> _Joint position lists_
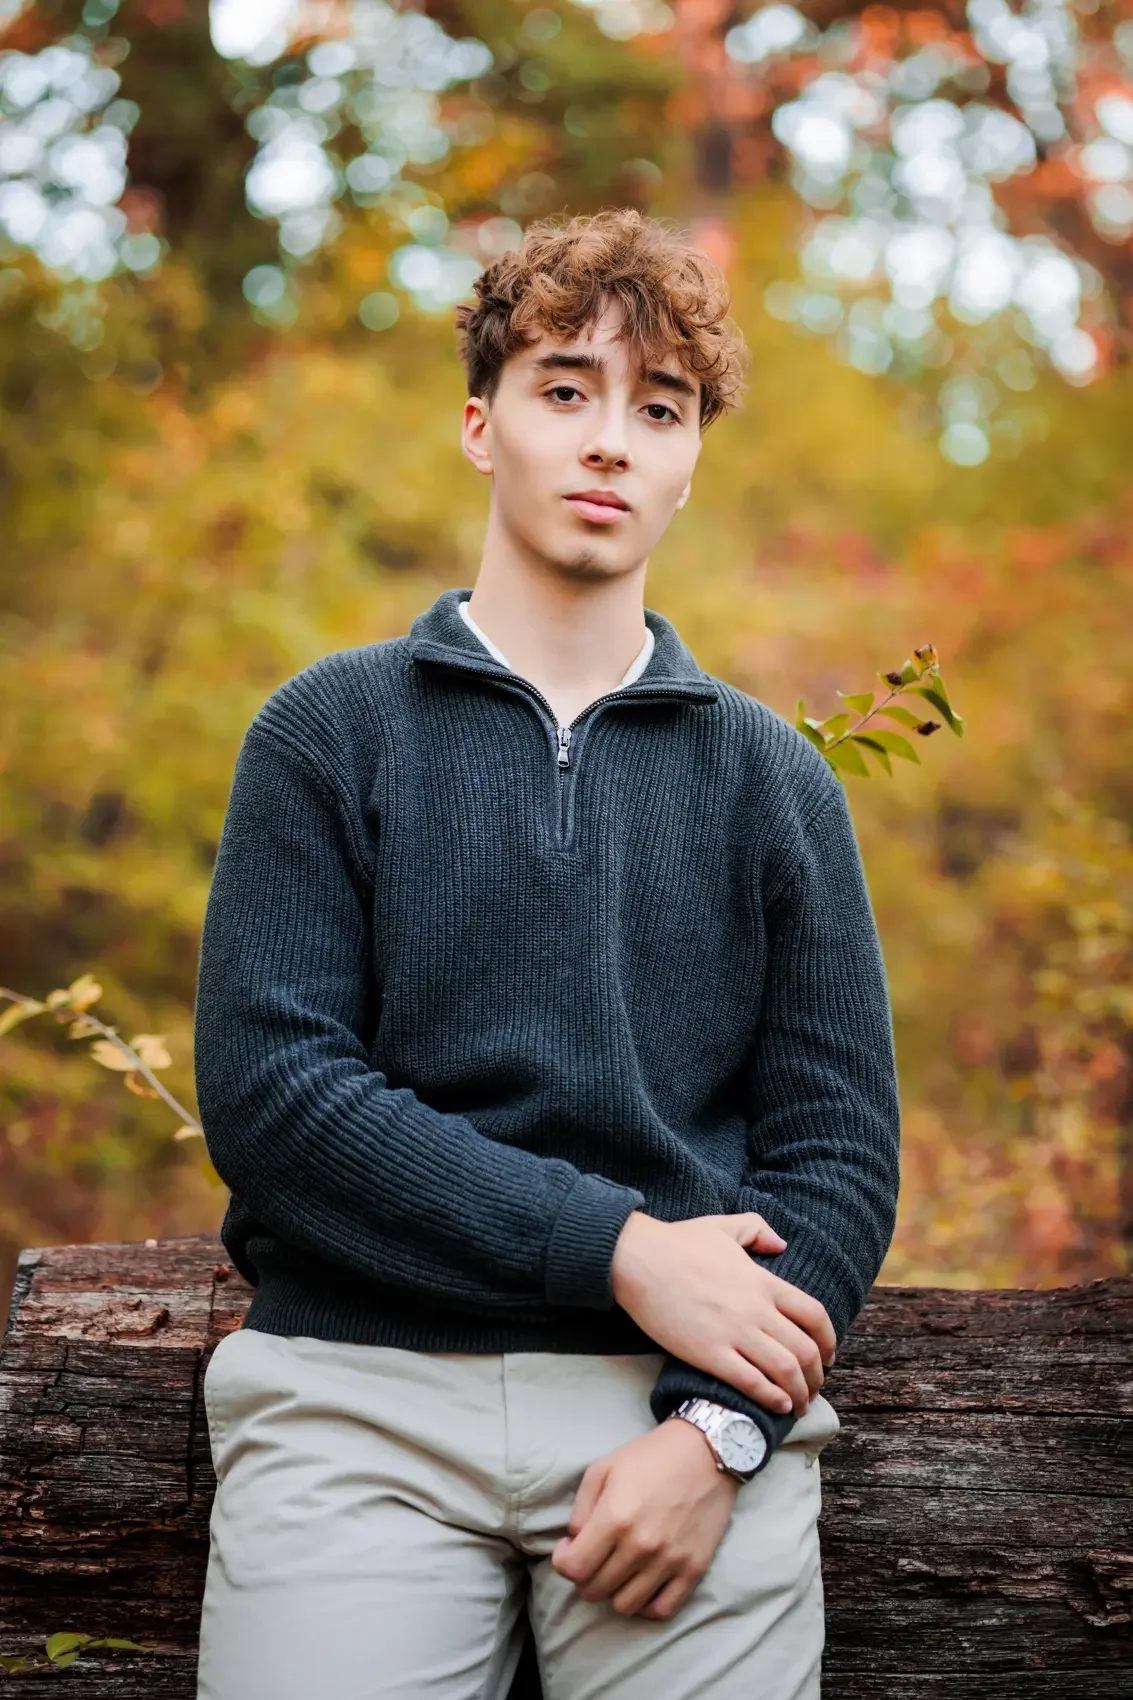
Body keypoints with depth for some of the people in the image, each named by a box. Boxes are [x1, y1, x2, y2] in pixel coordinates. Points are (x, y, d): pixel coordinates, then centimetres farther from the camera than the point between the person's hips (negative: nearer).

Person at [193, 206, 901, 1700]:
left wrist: (716, 1430, -10)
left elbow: (840, 1147, 6)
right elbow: (267, 1087, -5)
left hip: (689, 1396, 1)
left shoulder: (774, 777, 12)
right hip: (363, 1386, -1)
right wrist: (620, 1247, -11)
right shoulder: (330, 732, 7)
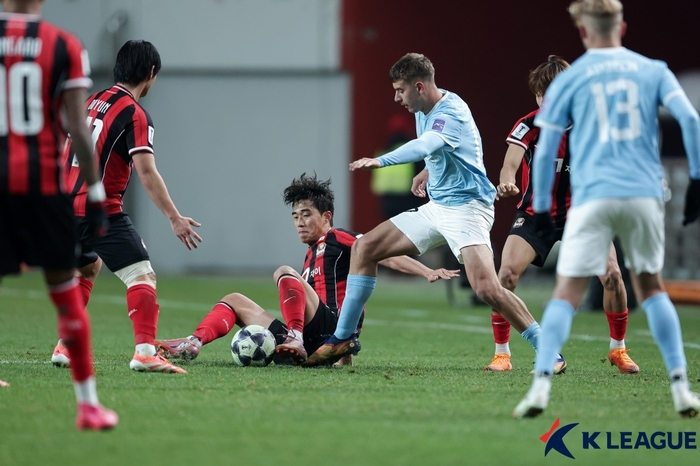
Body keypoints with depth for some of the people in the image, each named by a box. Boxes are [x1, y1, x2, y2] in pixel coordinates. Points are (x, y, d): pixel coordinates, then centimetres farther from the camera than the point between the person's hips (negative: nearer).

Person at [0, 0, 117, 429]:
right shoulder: (64, 46, 0)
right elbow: (77, 127, -3)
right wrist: (95, 192, 2)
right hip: (41, 180, 0)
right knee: (66, 291, 11)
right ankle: (89, 404, 15)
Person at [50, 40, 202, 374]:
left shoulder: (92, 102, 14)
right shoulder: (134, 114, -10)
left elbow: (66, 157, 22)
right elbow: (147, 172, -19)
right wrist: (174, 218, -19)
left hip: (69, 205, 9)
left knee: (87, 268, 30)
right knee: (142, 275, -11)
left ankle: (66, 347, 30)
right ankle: (145, 352, -26)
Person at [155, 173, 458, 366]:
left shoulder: (339, 240, 3)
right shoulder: (312, 256, 28)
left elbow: (388, 256, -6)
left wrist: (428, 272, -20)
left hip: (331, 332, -9)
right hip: (310, 345, 9)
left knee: (284, 273, -24)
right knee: (236, 301, 14)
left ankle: (295, 342, -36)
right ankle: (193, 344, -11)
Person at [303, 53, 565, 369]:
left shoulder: (451, 113, -20)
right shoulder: (423, 111, 8)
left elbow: (425, 145, -41)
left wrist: (381, 161, -52)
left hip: (466, 207, -9)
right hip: (436, 208, 9)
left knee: (486, 288, -25)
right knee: (364, 248, 4)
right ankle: (343, 339, 12)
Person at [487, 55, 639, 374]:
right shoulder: (528, 126, -17)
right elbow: (511, 162, -32)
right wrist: (506, 182, -55)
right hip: (535, 214, -1)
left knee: (612, 274, -13)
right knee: (507, 273, -20)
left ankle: (618, 349, 9)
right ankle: (501, 354, -6)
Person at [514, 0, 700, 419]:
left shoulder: (569, 79, 8)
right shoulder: (652, 71, 11)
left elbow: (545, 149, 6)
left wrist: (541, 208, 12)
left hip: (593, 196, -2)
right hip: (644, 193, 2)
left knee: (567, 294, -1)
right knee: (651, 287, 18)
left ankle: (542, 384, -18)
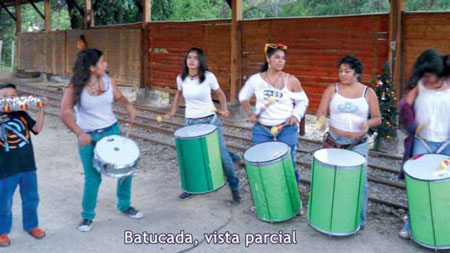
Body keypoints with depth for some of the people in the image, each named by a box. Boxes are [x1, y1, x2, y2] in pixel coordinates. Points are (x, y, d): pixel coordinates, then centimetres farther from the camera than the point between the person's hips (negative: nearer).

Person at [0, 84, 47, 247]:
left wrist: (41, 109, -11)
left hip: (27, 165, 3)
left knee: (31, 198, 17)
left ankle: (31, 225, 36)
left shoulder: (22, 114, 4)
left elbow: (37, 128, -6)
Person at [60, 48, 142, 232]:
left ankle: (124, 206, 31)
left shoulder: (108, 81, -5)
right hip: (88, 137, -4)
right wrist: (80, 133, -27)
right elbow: (65, 113, -15)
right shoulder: (75, 87, -15)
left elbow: (118, 97, 12)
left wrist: (128, 106, -9)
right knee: (93, 179, 0)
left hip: (112, 131, 4)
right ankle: (87, 216, 23)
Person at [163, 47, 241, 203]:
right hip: (190, 122, 2)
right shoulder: (181, 78, -2)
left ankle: (234, 188, 16)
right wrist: (172, 113, 12)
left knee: (222, 155, -3)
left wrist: (224, 109, -9)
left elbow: (220, 93, 5)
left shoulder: (208, 77, -10)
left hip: (210, 120, -2)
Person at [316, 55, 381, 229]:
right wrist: (322, 120, -27)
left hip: (358, 145, -1)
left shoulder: (368, 92, 0)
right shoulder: (332, 89, 1)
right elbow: (320, 112, -3)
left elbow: (377, 118, 3)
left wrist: (367, 124, -20)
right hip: (334, 142, 1)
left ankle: (359, 220, 11)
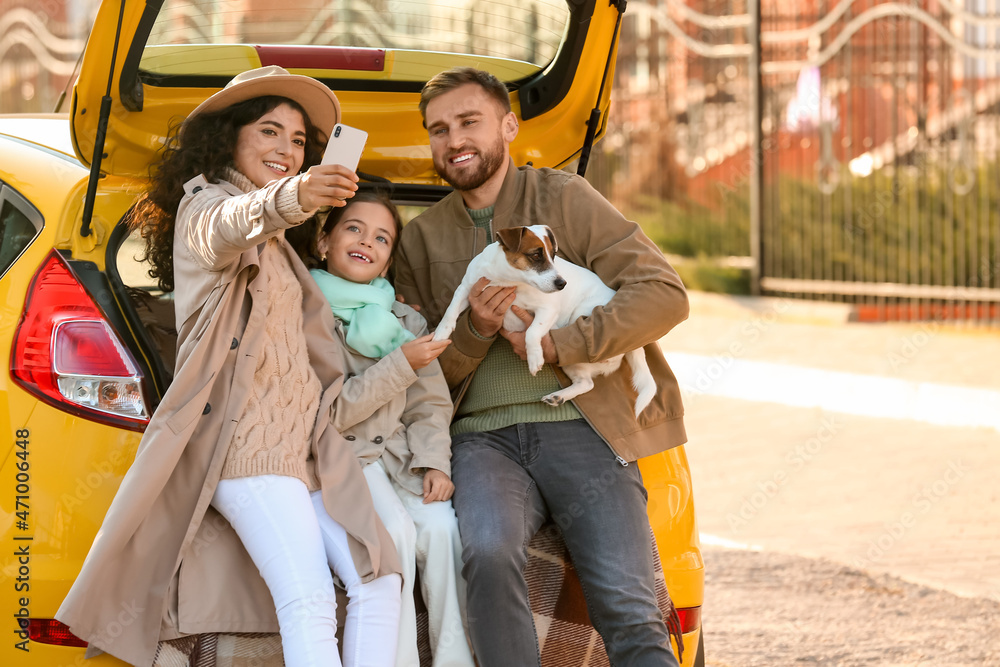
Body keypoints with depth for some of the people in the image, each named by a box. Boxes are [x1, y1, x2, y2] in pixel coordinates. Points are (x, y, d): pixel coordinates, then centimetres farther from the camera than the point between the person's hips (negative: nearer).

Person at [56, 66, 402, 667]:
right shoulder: (203, 202, -2)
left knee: (378, 583, -8)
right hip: (248, 438, -9)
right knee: (309, 600, -25)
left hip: (304, 440, 9)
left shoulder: (276, 247, 27)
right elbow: (230, 226, -28)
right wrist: (291, 199, -51)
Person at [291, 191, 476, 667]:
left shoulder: (404, 322, 15)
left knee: (440, 526, -25)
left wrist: (434, 461, -8)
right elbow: (325, 414, -10)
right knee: (396, 531, -31)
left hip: (398, 456, 4)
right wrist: (401, 366, -12)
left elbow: (430, 405, 12)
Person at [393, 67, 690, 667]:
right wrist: (474, 330, -4)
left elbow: (665, 294, -2)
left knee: (629, 612, -19)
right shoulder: (421, 239, 17)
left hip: (578, 423, -2)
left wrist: (557, 344, -10)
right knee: (488, 553, -33)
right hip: (483, 436, 2)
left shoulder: (563, 198, 7)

> _Directions_
Every line from the first line of the entries above through the line with "right wrist: (174, 218, -19)" must be repeated exactly, and pictures must not be.

> _Exercise answer_
Body keypoints with depth for some of the people in the image, each named by a box. Boxes are [x1, y1, x2, y2] in pixel coordinates. Points are (x, y, d): pixel coordinates, then centimetres farther from the camera than the point between the person's hips (negative: nearer).

Person at [193, 206, 901, 1700]:
left wrist: (716, 1430, -10)
left elbow: (840, 1147, 6)
right elbow: (267, 1087, -5)
left hip: (689, 1396, 1)
left shoulder: (774, 777, 12)
right hip: (363, 1386, -1)
right wrist: (620, 1247, -11)
right shoulder: (330, 732, 7)
Body keypoints with depth for some of the people in the image, each named by a box. Boxes are [x1, y1, x2, y2] in pixel coordinates. Points are (x, y, d): pixel coordinates, then centimetres farther from the camera than the point between the person's hips (negative: nearer).

Person at [0, 0, 117, 429]:
right shoulder: (64, 46, 0)
right elbow: (77, 127, -3)
right wrist: (95, 192, 2)
right hip: (41, 180, 0)
right knee: (66, 291, 11)
right ankle: (89, 404, 15)
Person at [50, 40, 202, 374]:
left shoulder: (92, 102, 14)
right shoulder: (134, 114, -10)
left elbow: (66, 157, 22)
right elbow: (147, 172, -19)
right wrist: (174, 218, -19)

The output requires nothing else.